3) Your lumber was probably purchased as "kiln dried" lumber. Depending on the means in which it was stored, transported etc. and the elapsed time since it had leaves growing on it, it MIGHT be dried enough to build your table. I say MIGHT because its really only guessing. Without measuring the moisture content within a specific piece of lumber, the moisture content cannot be known. There are ways to determine this content one of which is to use a meter that measures the moisture in wood. These meters are available from $50.00 to $500.00. I don't own one because they are too expensive. The only other method and the one that I use is that I store the lumber in a dry environment for a period of time in a manner condusive to the goal. ie. stickered, stacked, in manner that guards against uneven drying. If it's "kiln dried" lumber and I have a warm dry space I store it in this manner for 1-2 weeks depending upon the time constraints of the project. If its a cold space above freezing. I may opt for a longer period of time. If the lumber is stored in a space that is below freezing..it will not dry.

I bet you knew all this already.

PS I forgot to mention that green lumber shrinks considerably with the drying process. "kiln dried" lumber will shrink and swell in direct relation to the change in moisture content. It may or may not effect the finished product. It may warp or check depending upon the individual board. The overall glue up of a table top will probably be ok given the perameters you posted.


----------



## mics_54 (Oct 28, 2008)

Moisture in air dried wood 
minimum temperature in the workshop 
project from cold shop to warm house?? 
Moisture Meter 
wood expansion 
Workshop Heat 

here are just a few threads you might find pertinant. 
Also: Wood Shrinkage Explained
http://www.woodbin.com/ref/wood/shrinkage.htm


----------



## Tom5151 (Nov 21, 2008)

Thank you Mics_54. To my admittedly uneducated eye when it comes to woodworking (I am a total newbie), that is great information and makes perfect sense to me. I can only hope my project comes out as well as your explanation. 

I know I have a lot to learn and some of my questions are really elementary, but I appreciate you taking the time to respond in such detail. If you're willing, I am sure I'll have more questions as I get deeper into this addiction.

Thanks again to all.

Regards,
Tom


----------



## GeorgeC (Jul 30, 2008)

MICS said "humidity?? I think if you read the thread that in fact it indicates that it is not the humidity that effects wood but the moisture content within the wood although the humidity can cause slight changes in the wood moisture content."

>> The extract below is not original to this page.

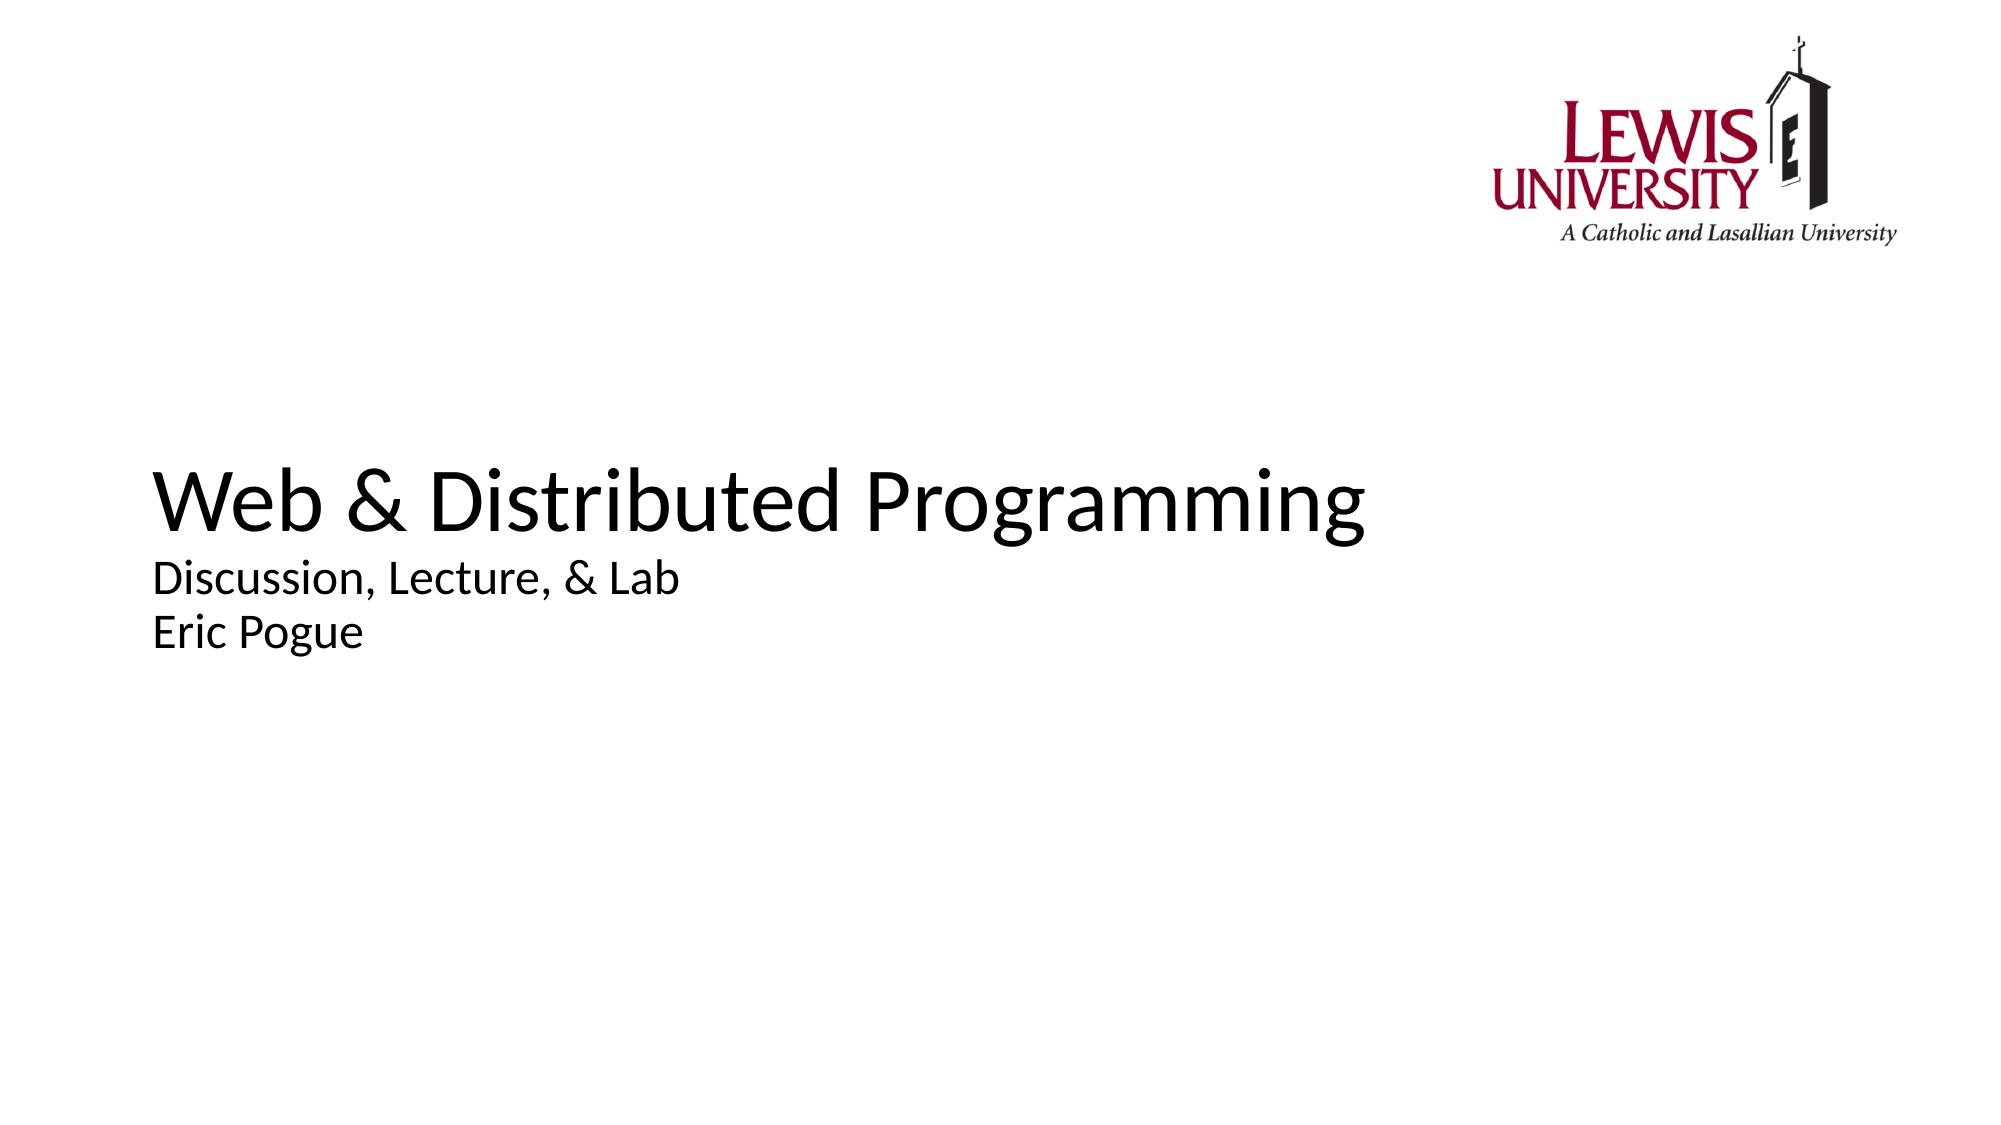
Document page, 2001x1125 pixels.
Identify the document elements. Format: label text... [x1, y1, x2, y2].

list Web & Distributed Programming Discussion, Lecture, & Lab Eric Pogue [137, 444, 1863, 681]
picture [1466, 25, 1903, 250]
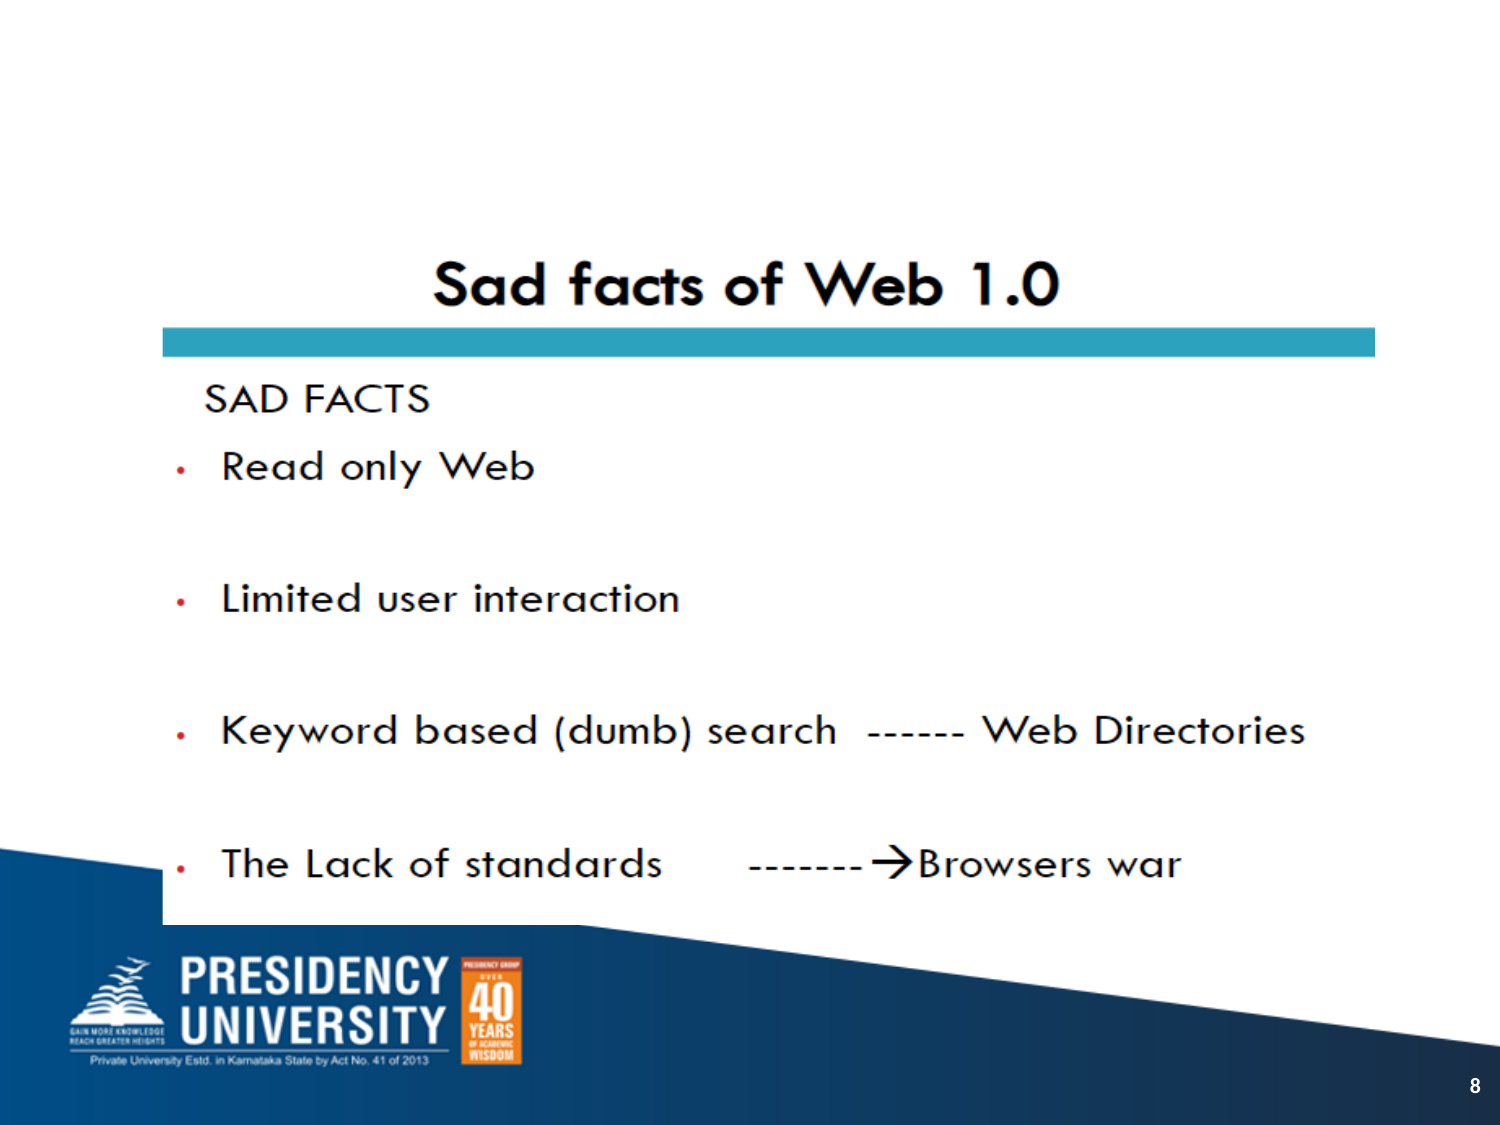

I totally agree with everything you are saying, except, I think you are underestimating the part that humidity plays in effecting the moisture content of the wood. 

George


----------



## mics_54 (Oct 28, 2008)

:surrender:


----------



## Gerry KIERNAN (Apr 20, 2007)

My apologies to all, for any confusion. I was using the term humidity slightly out of context. mics 54 is absolutely right. It is the moisture content of the wood that affects its shrinkage and expansion. It is the humidity of the air which affects moisture content.

Gerry


----------



## clarionflyer (Apr 27, 2008)

I'm just throwing in with the above,

Wood, properly dried, works well in my unheated shop. Wood not properly dried is a problem. I can (and will, if you ask) show you pieces glued at 20 degrees (temp), that haven't moved at all, inside. 

And, I made a beautiful solid oak trash lid that curved 10 degrees when brought inside. I got this oak from a "questionable" source. Give me some time (it's a funny picture). I don't have my cable with me, to download. Anyways, dryness of the wood is key.


----------



## clarionflyer (Apr 27, 2008)

P.S The glued pieces were (later) brought inside to dry.


----------